KOMŞUNUZ ve hatta dostunuz sizin sorunlarınızla ilgilenirse elbet memnun olursunuz.
Ama tadını kaçırır da her şeye burnunu sokarsa, "Tamam da kardeşim, sen benim ne ’vasim’sin ne de ben, mahcur (hukuki yetkilerini kullanamayan) bir insanım" der, gerektiğinde kapıyı da gösterirsiniz.
Avrupa Birliği (AB) sözcüleri işi o noktaya getirdiler. Özellikle de AB Parlamentosu Karma Komisyonu Eşbaşkanı sıfatını taşıyan Hollandalı eniştemiz Joost Lagendijk bunu hak etmiş görünüyor.
Nitekim gün geçmiyor ki Bay Lagendijk bize, "Öyle yapma, böyle yap!" diye reçete (hatta talimat) vermesin.
Son olarak biliyorsunuz -bilmemeniz mümkün değil, çünkü muhteremin ağzından çıkan her kelime haber oluyor- İzmir’de bir konferans verdi ve hem "AKP’yi (türban konusunda aklınızdan geçenleri) sessiz ve yavaş yapın (...)" diyerek uyardıklarını itiraf etti, hem de "AKP’nin kapatılması davasının hukuki değil siyasi olduğunu" söyledi. Ve daha da ileri gidip "AKP kapatılacaktır" dedi. "AKP’nin kapatılmasının Türkiye’nin AB üyeliğine engel oluşturacağını" da ileri sürdü.
Öteki kehanetlerini de saydı. Örneğin AKP kapatıldıktan sonra yeni bir parti kurulacakmış. O parti seçmenden şimdiki AKP’den de büyük destek görecekmiş. O partiyi Tayyip Erdoğan dışarıdan yönetecekmiş.
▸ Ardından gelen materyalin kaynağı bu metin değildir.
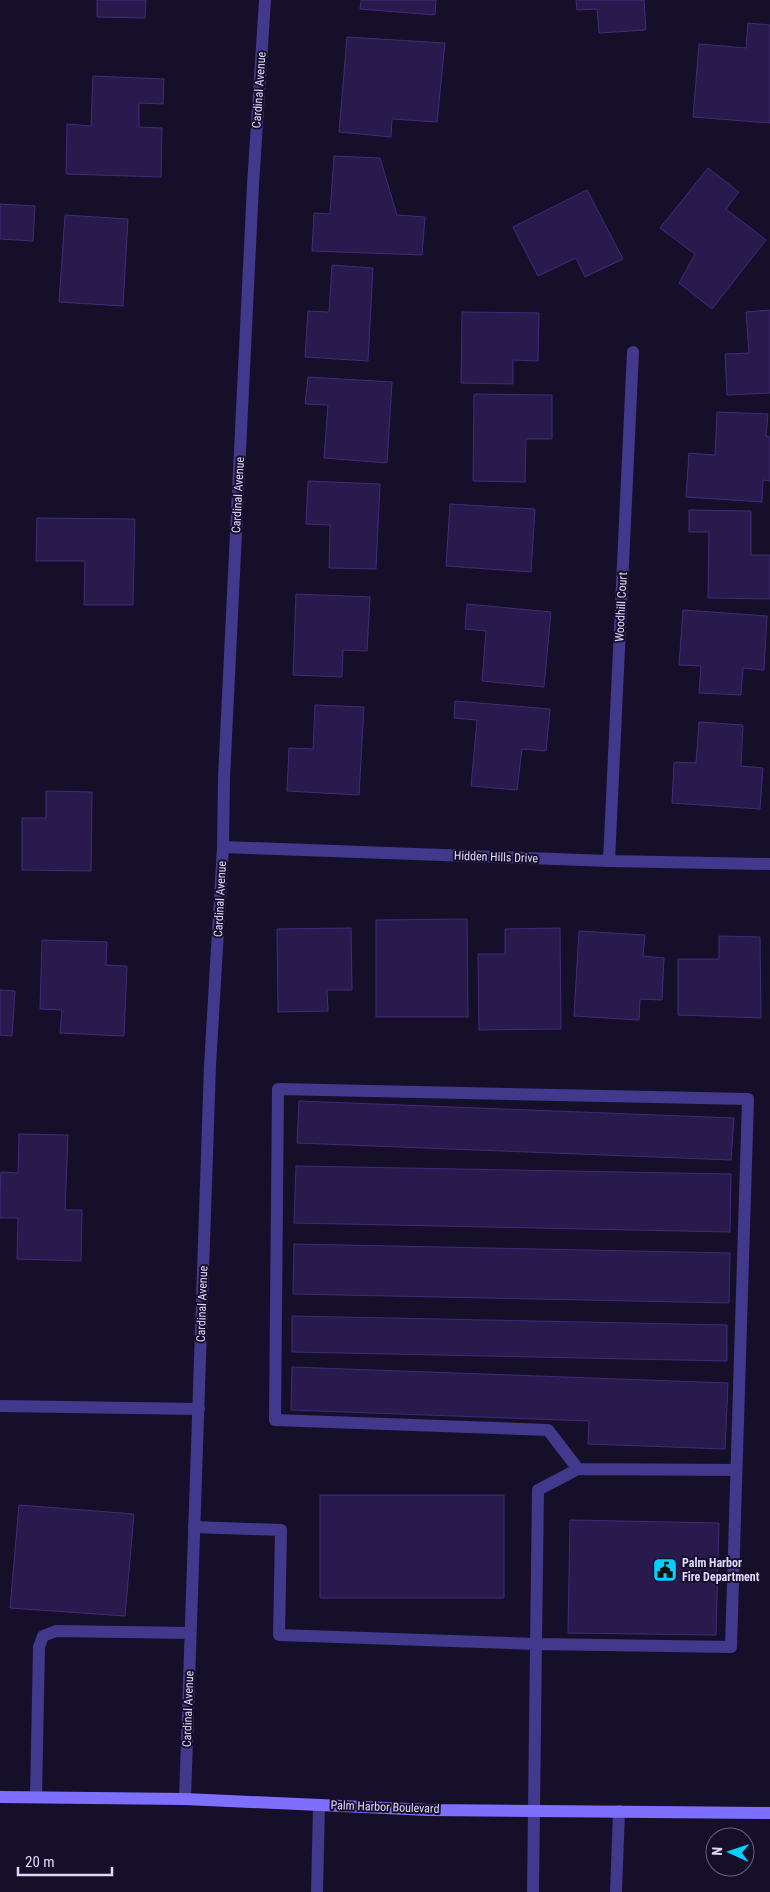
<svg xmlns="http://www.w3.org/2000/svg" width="770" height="1892" viewBox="0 0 770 1892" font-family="'Roboto Condensed',sans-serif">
  <rect width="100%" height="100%" fill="#160f2a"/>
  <path fill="#281a4c" stroke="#412b7a" d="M97,0h49l-1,18 -48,-1z
    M361,0h75l-1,15 -75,-6z
    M576,0h68l2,30 -47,3 -2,-24 -20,1z
    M748,23l22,2v98l-77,-6 6,-73 47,4z
    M347,37l98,6 -8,79 -45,-3 -1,18 -52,-5z
    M93,76l71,3 -1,25 -24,-1v24l23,1 -1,49 -95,-3 1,-50 24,2z
    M334,156l46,2 17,57 28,2 -3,38 -110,-4 2,-38 16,1z
    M708,168l31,24 -13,17 40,31 -54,69 -33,-26 16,-29 -35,-26z
    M587,190l36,69 -38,18 -9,-19 -38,18 -25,-49z
    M0,204l35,2 -2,35 -33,-2z
    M65,215l63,4 -5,87 -64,-4z
    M332,265l41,3 -5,93 -63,-4 3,-46 21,1z
    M770,310v83l-43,2 -2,-41 24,-1 -3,-41z
    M462,312l77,1 -1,48 -25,-1v24l-52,-1z
    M308,377l84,5 -5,81 -63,-5 4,-53 -23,-1z
    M474,394l78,1v44h-26l-1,43 -52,-1z
    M717,412l51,2 -2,22 4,1v44l-7,-1 -1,22 -76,-5 3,-44 26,2z
    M308,481l72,3 -4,85 -47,-1 1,-43 -24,-1z
    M450,504l85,5 -4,63 -85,-6z
    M689,510l62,1v44h19v44l-62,-1 1,-66h-20z
    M37,518l98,1 -2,86h-49l1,-44h-49z
    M296,594l74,3 -3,54 -24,-1 -1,27 -49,-2z
    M467,604l84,8 -7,75 -62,-6 4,-50 -21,-2z
    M683,610l84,6 -3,54 -21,-2 -2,27 -42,-2 2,-27 -22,-1z
    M455,701l95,8 -4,42 -24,-2 -5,41 -46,-4 6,-66 -23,-2z
    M315,705l49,2 -5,88 -72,-4 2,-43 24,1z
    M699,722l44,3 -2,41 22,2 -3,41 -88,-6 2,-41 22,1z
    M46,791l46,1 -1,79 -69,-1v-52h24z
    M467,919l1,98h-92v-97z
    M351,928l1,62h-25l1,21 -50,1 -1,-83z
    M560,928l1,101 -82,1 -1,-76h27v-25z
    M579,931l66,4 -2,21 21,2 -2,42 -22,-1 -1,21 -65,-4z
    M719,936l41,1 1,81 -83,-3v-56h41z
    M42,940l65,2 -1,23 21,1 -3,70 -64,-3 2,-23 -22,-1z
    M0,990l15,1 -3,45 -12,-1z
    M299,1101l435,17 -3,42 -434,-17z
    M19,1134l49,1 -3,75h17l-1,51 -64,-2 1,-41h-18v-26l1,-20 17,1z
    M296,1166l435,8 -1,58 -436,-9z
    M294,1244l436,9 -1,50 -436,-9z
    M292,1316l435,9v36l-435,-9z
    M292,1367l436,16 -3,66 -137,-5 1,-23 -298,-11z
    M320,1495h184v103h-184z
    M19,1505l115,9 -9,102 -115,-8z
    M570,1520l149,3 -3,112 -148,-2z"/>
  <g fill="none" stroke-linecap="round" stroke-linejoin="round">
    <path stroke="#42388c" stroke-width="12" d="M0,1406l199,3
      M578,1469l-30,-39 -273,-10 3,-331 470,10 -17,548 -195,-3 2,-154 40,-21 158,1
      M194,1527l87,3 -2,105 257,9 -3,248
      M36,1797l3,-150 4,-11 13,-5 134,2
      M317,1892l2,-87
      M616,1892l3,-81"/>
    <path stroke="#42388c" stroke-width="12" d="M223,847l386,14 161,3
      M609,861l24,-509
      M185,1799l25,-733 13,-219 1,-69 29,-593 12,-185"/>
    <path stroke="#7f6fff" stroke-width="12" d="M0,1797l185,2 244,11 341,3"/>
  </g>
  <defs>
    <symbol id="civic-square" viewBox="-11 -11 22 22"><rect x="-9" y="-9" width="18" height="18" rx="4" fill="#04d1ff" stroke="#160f2a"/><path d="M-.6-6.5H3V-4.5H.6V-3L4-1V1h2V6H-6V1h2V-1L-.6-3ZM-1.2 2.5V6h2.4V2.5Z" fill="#111"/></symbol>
  </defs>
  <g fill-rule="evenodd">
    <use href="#civic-square" x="651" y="1556" width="28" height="28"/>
  </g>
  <g text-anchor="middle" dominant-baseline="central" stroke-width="4" stroke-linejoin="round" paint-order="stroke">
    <g font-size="12" fill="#e0d8ff" stroke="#160f2a">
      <text transform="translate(259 90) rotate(-86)">Cardinal Avenue</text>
      <text transform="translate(238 495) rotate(-87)">Cardinal Avenue</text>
      <text transform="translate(621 607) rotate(-87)">Woodhill Court</text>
      <text transform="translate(496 857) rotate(2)">Hidden Hills Drive</text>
      <text transform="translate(220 899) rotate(-87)">Cardinal Avenue</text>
      <text transform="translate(202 1304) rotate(-88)">Cardinal Avenue</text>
      <text transform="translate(188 1709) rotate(-88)">Cardinal Avenue</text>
      <text transform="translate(385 1807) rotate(2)">Palm Harbor Boulevard</text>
    </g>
    <g font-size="12" font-weight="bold" fill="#e0d8ff" stroke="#160f2a" text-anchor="start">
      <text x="682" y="1563">Palm Harbor<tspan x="682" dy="14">Fire Department</tspan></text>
    </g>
  </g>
  <g transform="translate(730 1852) rotate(273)"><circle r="24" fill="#160f2a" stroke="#675f7f"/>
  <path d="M0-4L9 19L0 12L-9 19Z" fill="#04d1ff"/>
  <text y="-8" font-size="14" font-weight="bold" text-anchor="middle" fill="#e0d8ff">N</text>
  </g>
  <path d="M18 1867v8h94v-8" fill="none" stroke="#e0d8ff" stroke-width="2.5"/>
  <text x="25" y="1867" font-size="15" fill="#e0d8ff" stroke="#160f2a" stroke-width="4" paint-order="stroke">20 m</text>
</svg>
Bunlara ek olarak enişte bey bir de terbiye dışı ifadelerle CHP’ye saldırdı.
Bizim anlamadığımız şu:
Bu Bay Lagendijk ile ondan bir gün önce Oxford Üniversitesi’ndebir konferans vererek "Türkiye, liberal demokrasi güçleri ile ulusalcı otokrasi güçleri arasındaki gerginlikten doğan bir kriz yaşıyor" diyen, AB’nin "Genişlemeden Sorumlu" Komiseri Olli Rehn’in Türkiye’yi anlamaları için daha ne kadar bekleyeceğiz? Daha doğrusu bu zevatın Türkiye’deki demokrasinin "olmazsa olmaz"larını öğrenmelerini beklemeye biz mecbur muyuz?
Kendi ülkelerinde "anti-laik" bir cereyan olabileceğini, bunun rejim için tehlike teşkil edecek boyutlara ulaşabileceğini tasavvur dahi edemeyen insanlara, onlara göre "yok" mesabesindeki hususun bizim için hayati önem taşıdığını nasıl anlatacağız?
Hadi onu bilmiyorlar diyelim. Peki ama "hukukun üstünlüğü" deyince mangalda kül bırakmayan, "yargı bağımsızlığı" söz konusu olunca herkese fetva veren bu insanlara, "Hukuk üstün ise, onun koyduğu kuralları çiğnemenin bir bedeli olmak gerekir. Bu bedeli bağımsız mahkemeler ödetir. AKP’nin şu anda karşı karşıya bulunduğu durum tam olarak budur" cümleleriyle özetlenebilecek durumu nasıl anlatacağız?
Özellikle de bağımsız yargının başlattığı bir süreci, "O hukuki değil, siyasi bir davadır" diyerek karalamanın, bu ülkenin yargı sistemine ağır bir saldırı teşkil ettiğini Bay Lagendijk’e açıklamak için hangi dili kullanmak gerekir?
Sahi bize akıl veren, demokrasi öğreten bu zevata özellikle de Bay Lagendijk’e, "Kendi ülkenizde demokrasinin álásı var diyordunuz ama son seçimlerde PvdA partisinden aday olmak isteyen Nebahat Albayrak’a, ’Ya Ermeni soykırımı gerçektir dersin, yahut aday olamazsın’ baskısı yapıldığı zaman demokratlığın neredeydi?" diye sormak gerekmez mi?